__Task description__
Could you print each entry below verbatim while omitting the pictures?

[Stored data]

'''

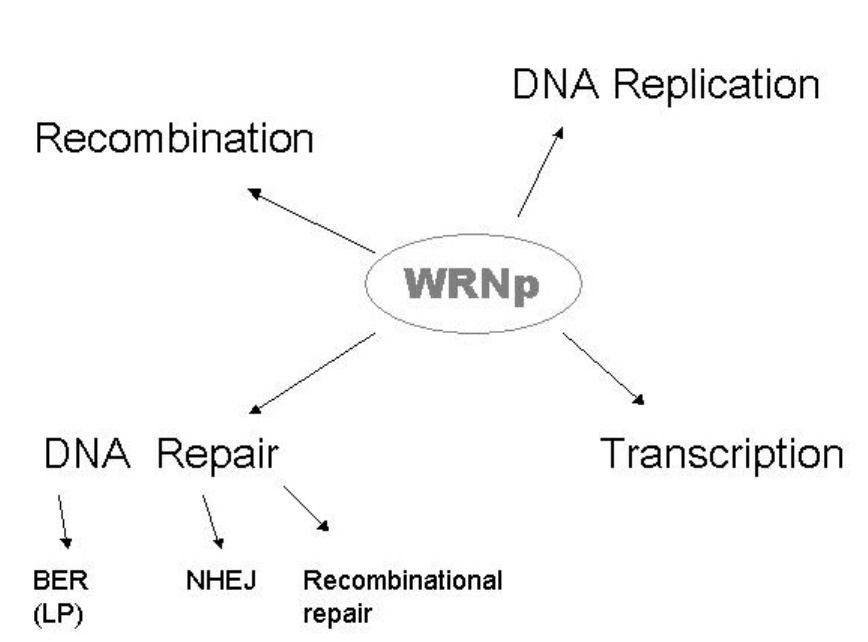
FIGURE 2. Processes in which Werner protein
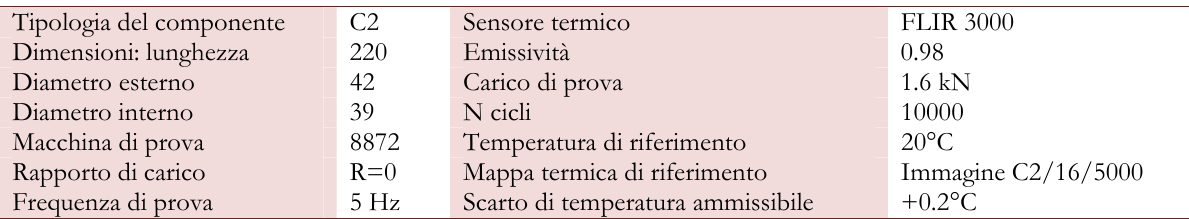
Tabella 1: Parametri di riferimento per il controllo di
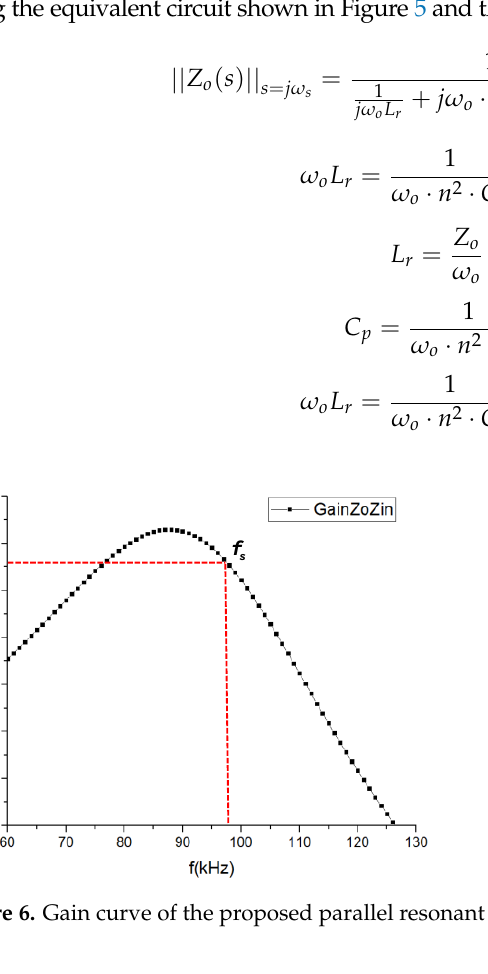
( c ) Figure 7. ( a ) Voltage at the secondary side of the transformer. ( b ) Voltage after 1st voltage multiplier. ( c ) Voltage after 4th voltage multiplier.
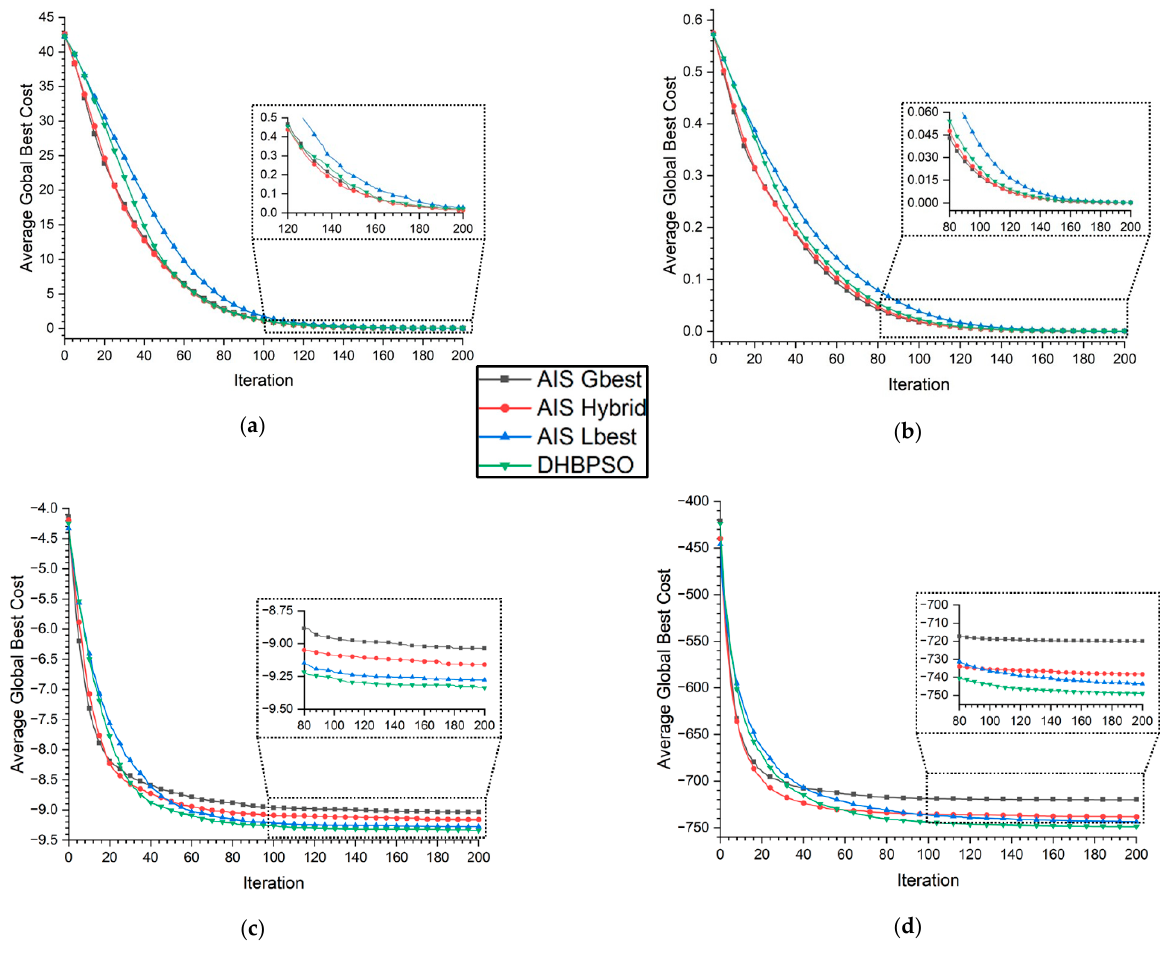
Figure 2. Convergence traces of various BPSO algorithms while optimizing ( a ) Sphere, ( b ) Griewank, ( c ) Holder Table 2, and ( d ) Eggholder functions showing global best output over 200 iterations, averaged over 500 runs .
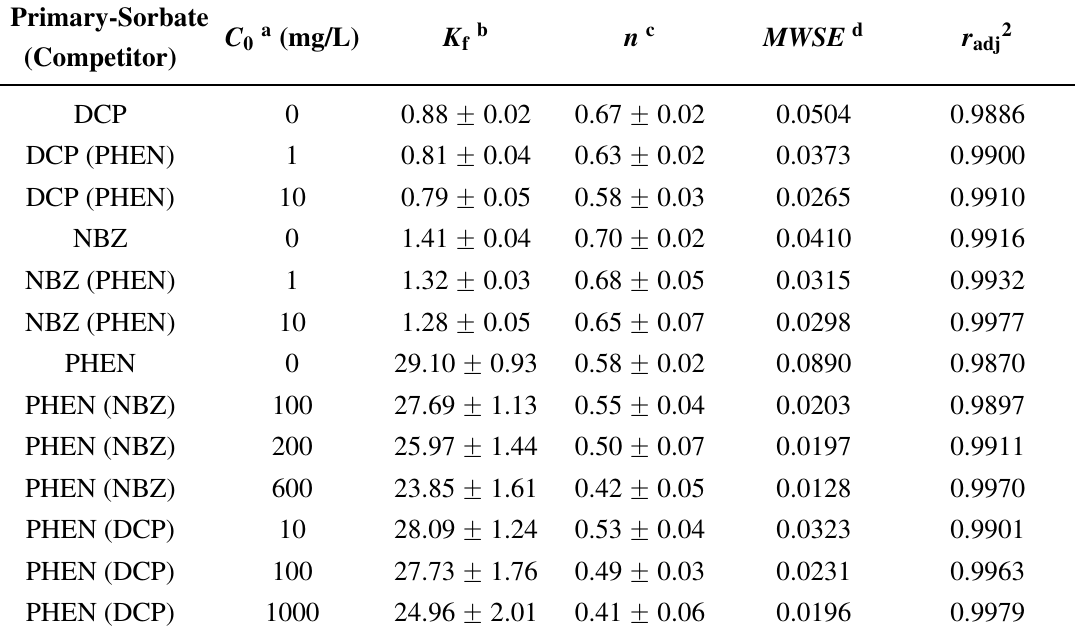
Table 2. Freundlich (FM) model for PHEN and DCP and NBZ in non-competitive adsorption and in competitive adsorption on Hexylene-bridged periodic mesoporous polysilsesquioxanes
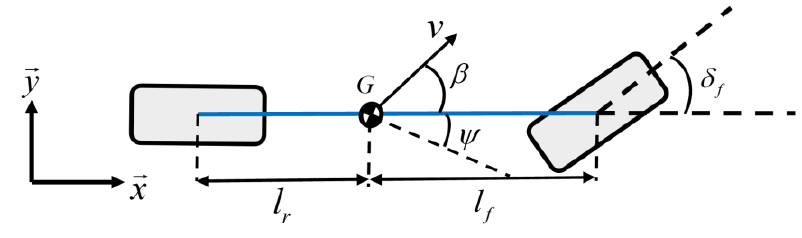
where are the horizontal and vertical coordinates of the left front wheel in the in- ertial coordinate system, respectively, of the right front wheel in the inertial coordinate system, respectively, and b is the front wheel track,  is the vehicle yaw angle, v is the vehicle speed, and tances between the vehicle center of gravity and the front or rear axles, respectively.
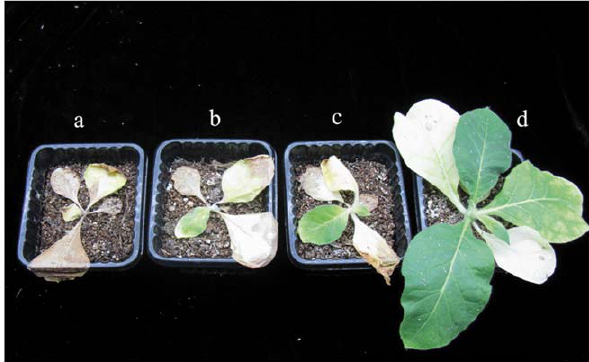
Figure 6. The transgenic plants were sprayed with glyphosate at a dose of 5 mM. Injury was observed visually 2 weeks after the application. (a) nontransformed plants; (b) transgenic tobacco line Ec3; (c) transgenic tobacco line mRa1; and (d) transgenic tobacco line Ra11. For (B) and (C), the same results were obtained in three independent experiments and are represented by the effects shown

'''

__The completed task__
FIGURE 2. Processes in which Werner protein
Tabella 1: Parametri di riferimento per il controllo di
( c ) Figure 7. ( a ) Voltage at the secondary side of the transformer. ( b ) Voltage after 1st voltage multiplier. ( c ) Voltage after 4th voltage multiplier.
Figure 2. Convergence traces of various BPSO algorithms while optimizing ( a ) Sphere, ( b ) Griewank, ( c ) Holder Table 2, and ( d ) Eggholder functions showing global best output over 200 iterations, averaged over 500 runs .
Table 2. Freundlich (FM) model for PHEN and DCP and NBZ in non-competitive adsorption and in competitive adsorption on Hexylene-bridged periodic mesoporous polysilsesquioxanes
where are the horizontal and vertical coordinates of the left front wheel in the in- ertial coordinate system, respectively, of the right front wheel in the inertial coordinate system, respectively, and b is the front wheel track,  is the vehicle yaw angle, v is the vehicle speed, and tances between the vehicle center of gravity and the front or rear axles, respectively.
Figure 6. The transgenic plants were sprayed with glyphosate at a dose of 5 mM. Injury was observed visually 2 weeks after the application. (a) nontransformed plants; (b) transgenic tobacco line Ec3; (c) transgenic tobacco line mRa1; and (d) transgenic tobacco line Ra11. For (B) and (C), the same results were obtained in three independent experiments and are represented by the effects shown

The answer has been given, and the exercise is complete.